Hilangnya Dokumen Girik, Cermin Kelalaian Negara dan Ancaman Hilangnya Hak Rakyat
- account_circle Rls/Red
- calendar_month 3 jam yang lalu
- visibility 3

Tegarnews.co.id-Bekasi,14 Oktober 2025| Girik atau Letter C merupakan dokumen penting dalam sejarah administrasi pertanahan di Indonesia sebelum berlakunya Undang-Undang Pokok Agraria (UUPA) Nomor 5 Tahun 1960. Walau tidak lagi diakui sebagai bukti hak milik secara yuridis, girik tetap memiliki nilai historis dan administratif sebagai penanda hubungan hukum antara seseorang dengan sebidang tanah. Dokumen ini juga menjadi jejak penguasaan tanah pada masa kolonial, di mana sistem Verponding dan Kadaster diberlakukan sebagai dasar pencatatan pajak serta pengukuran tanah.
Kadaster adalah sistem pendaftaran tanah formal yang memuat data kepemilikan, batas, dan ukuran tanah secara sistematis. Sementara Verponding menunjukkan bahwa tanah tersebut dikenakan pajak dan tercatat secara administratif. Setelah kemerdekaan, dokumen- dokumen tersebut kerap dijadikan dasar konversi hak tanah menuju sertifikat melalui mekanisme UUPA 1960. Dengan demikian, girik dan letter C masih berperan penting dalam pembuktian administratif dan historis hak atas tanah.

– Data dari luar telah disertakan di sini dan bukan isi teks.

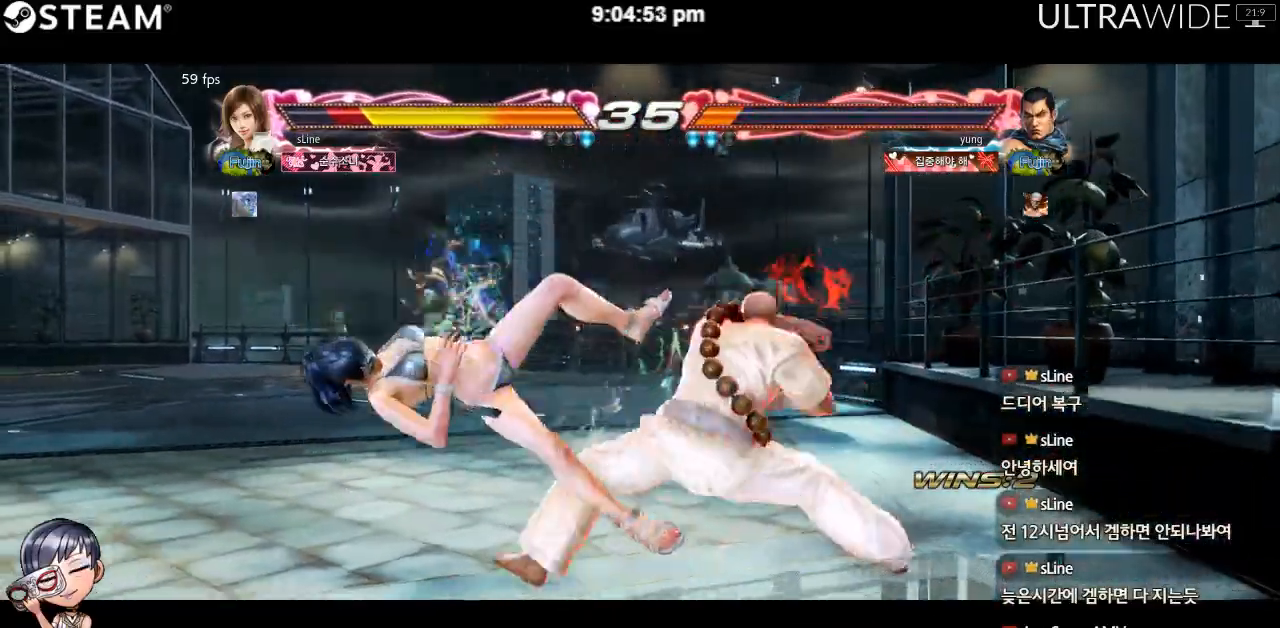
{"dt_ms": 500, "buttons": [], "left_stick": "center", "events": [[417, "left_stick", "center"]]}
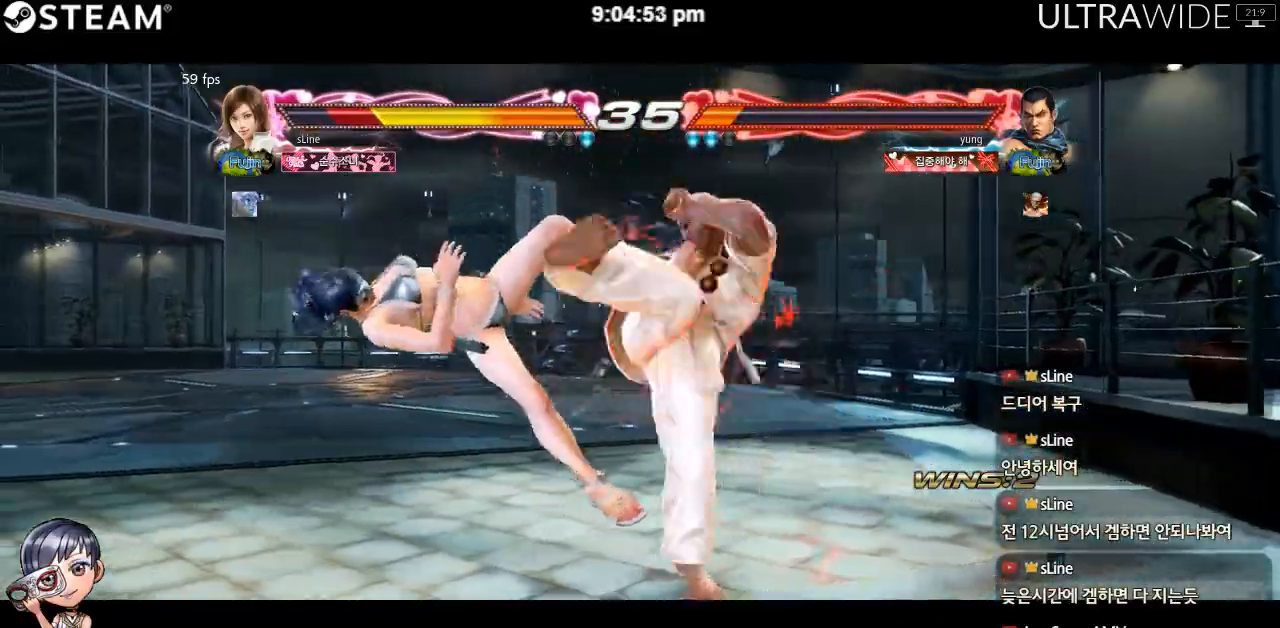
{"dt_ms": 500, "buttons": [], "left_stick": "left", "events": [[50, "left_stick", "left"]]}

Hilangnya dokumen girik dari dua kelurahan merupakan persoalan serius yang mencerminkan kelalaian dalam tata kelola arsip negara. Dokumen girik tergolong arsip statis yang wajib disimpan karena memiliki nilai historis dan hukum. Ketidakmampuan kelurahan menemukan arsip tersebut dapat dikategorikan sebagai bentuk maladministrasi sebagaimana diatur dalam UU Nomor 37 Tahun 2008 tentang Ombudsman RI, seperti inkompetensi pelayanan publik, penyalahgunaan wewenang, atau pengabaian kewajiban hukum.
Tindakan pejabat yang lalai menjaga arsip negara juga dapat dianggap sebagai perbuatan melawan hukum oleh penguasa atau onrechtmatige overheidsdaad. Karena itu, pertanggungjawaban tidak cukup berhenti pada teguran etik, melainkan harus disertai penegakan sanksi administratif hingga pidana. Pemerintah daerah melalui inspektorat dan dinas kearsipan perlu segera melakukan audit menyeluruh terhadap sistem pengelolaan arsip pertanahan di wilayah yang bersangkutan.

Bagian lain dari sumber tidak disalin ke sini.